Company logo

AI Quality Assurance Engineer - LLM

Enroute

Full-time

Remote

Dinastía, Mexico

Description

We love technology, and we enjoy what we do. We are always looking for innovation. We have social awareness and try to improve it daily. We make things happen. You can trust us. Our Enrouters are always up for a challenge. We ask questions, and we love to learn.

We pride ourselves on having great benefits and compensations, a fantastic work environment, flexible schedules, and policies that positively impact the balance of work and life outside of it. We care about who you are in the office and as an individual. We get involved, we like to know our people, we want every Enrouter to become part of a great community of highly driven, responsible, respectful, and above all, happy people. We want you to enjoy working with us.

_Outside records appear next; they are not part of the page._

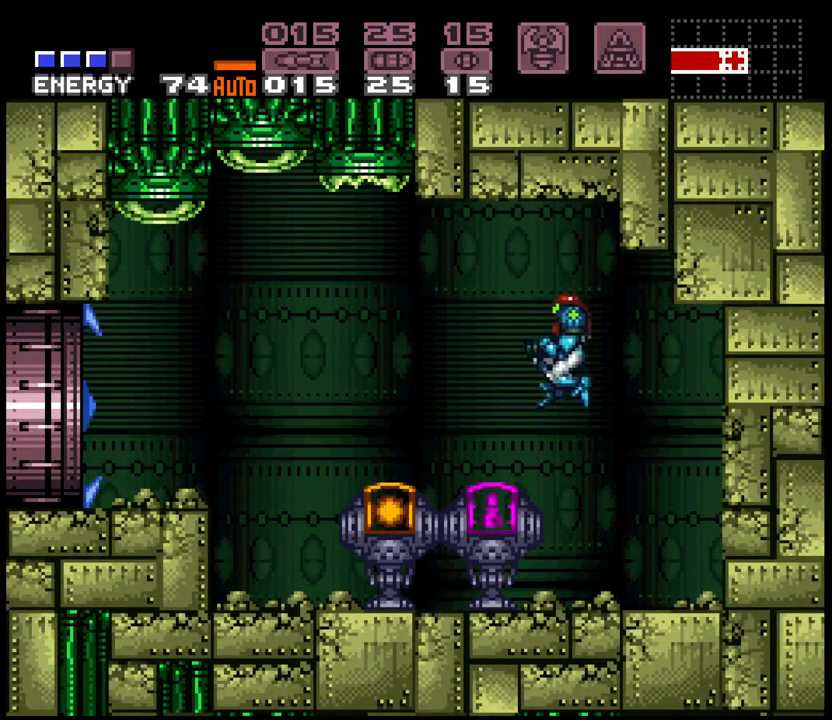
{"buttons": ["A", "B", "DPAD_LEFT"], "events": [[383, "B", "down"]]}
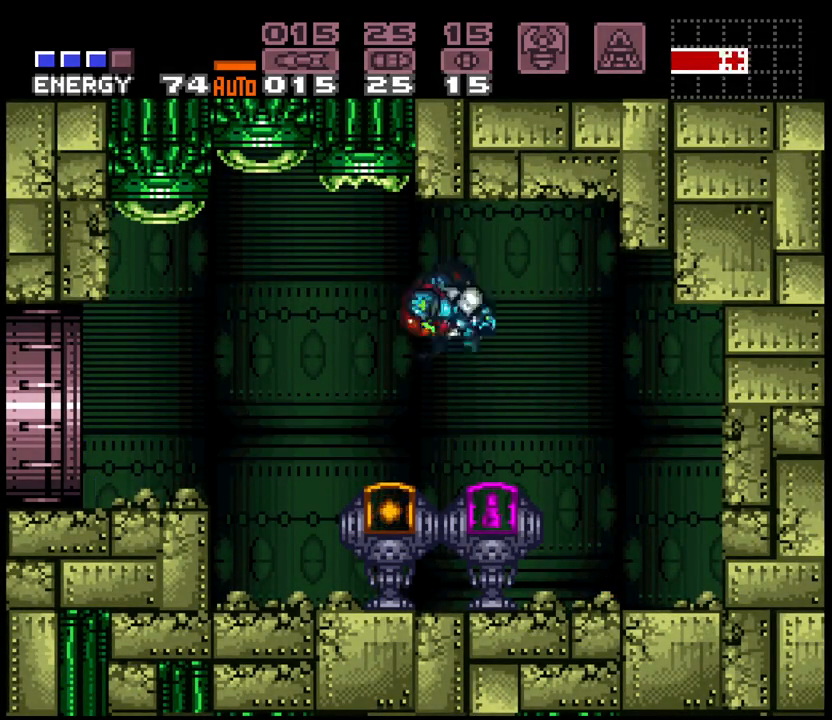
{"buttons": ["A"], "events": [[33, "B", "up"], [467, "DPAD_LEFT", "up"]]}
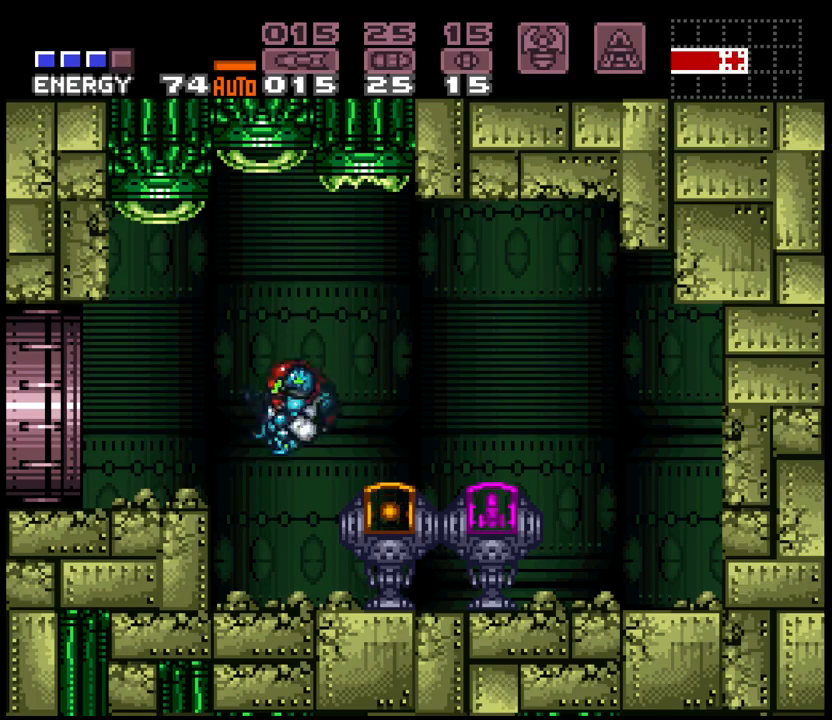
{"buttons": ["A", "DPAD_RIGHT"], "events": [[50, "DPAD_RIGHT", "down"], [133, "X", "down"], [250, "X", "up"]]}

We’re looking for a QA Engineer with experience testing Large Language Model (LLM) applications.

Requirements

  • 3+ years in QA, including 1+ year testing AI/LLM applications.
  • Experience with RAG frameworks (Response Accuracy, Grounding, Faithfulness).
  • Experience using AI evaluation tools such as Weights & Biases (W&B) or MLflow.
  • Skilled in hallucination detection, multilingual validation, and prompt evaluation.
  • UI testing for AI-driven interfaces using Cypress, Playwright, or Detox.
  • API testing using Postman, REST-assured, or custom scripts.
  • Strong knowledge of edge case testing, fallback validation, and response analysis.
  • Collaborative mindset; ability to work closely with AI/ML engineers and product teams.
  • Hands-on with TestRail, Jira, Zephyr, and other QA tools.
  • Strong documentation and defect-reporting skills.

Key Responsibilities:

  • Design and run test strategies for LLM responses, using the RAG triad framework.
  • Evaluate conversational AI outputs to flag hallucinations or inconsistencies.
  • Validate chatbot/voice UI elements across mobile/web.
  • Perform agentic decision tree validation and simulate edge case scenarios (e.g., API rate limits).
  • Conduct regression, exploratory, and accessibility testing.
  • Maintain test cases/scripts for AI features using automation tools like Cypress or Detox.
  • Track and report AI-specific quality metrics (e.g., hallucination rate, response latency).
  • Clearly document bugs with reproducible steps and AI model response samples.

Benefits

  • Monetary compensation
  • Year-end Bonus
  • IMSS, AFORE, INFONAVIT
  • Major Medical Expenses Insurance
  • Minor Medical Expenses Insurance
  • Life Insurance
  • Funeral Expenses Insurance
  • Preferential rates for car insurance
  • TDU Membership
  • Holidays and Vacations
  • Sick days
  • Bereavement days
  • Civil Marriage days
  • Maternity & Paternity leave
  • English and Spanish classes
  • Performance Management Framework
  • Certifications
  • TALISIS Agreement: Discounts at ADVENIO, Harmon Hall, U-ERRE, UNID
  • Taquitos Rewards
  • Amazon Gift Card on your Birthday
  • Work-from-home Bonus
  • Laptop Policy

Equal Employment

Enroute is committed to providing equal employment opportunities to all employees and applicants for employment and prohibits discrimination and harassment of any type without regard to race, color, religion, age, sex, national origin, disability status, genetics, protected veteran status, sexual orientation, gender identity or expression, or any other characteristic protected by law.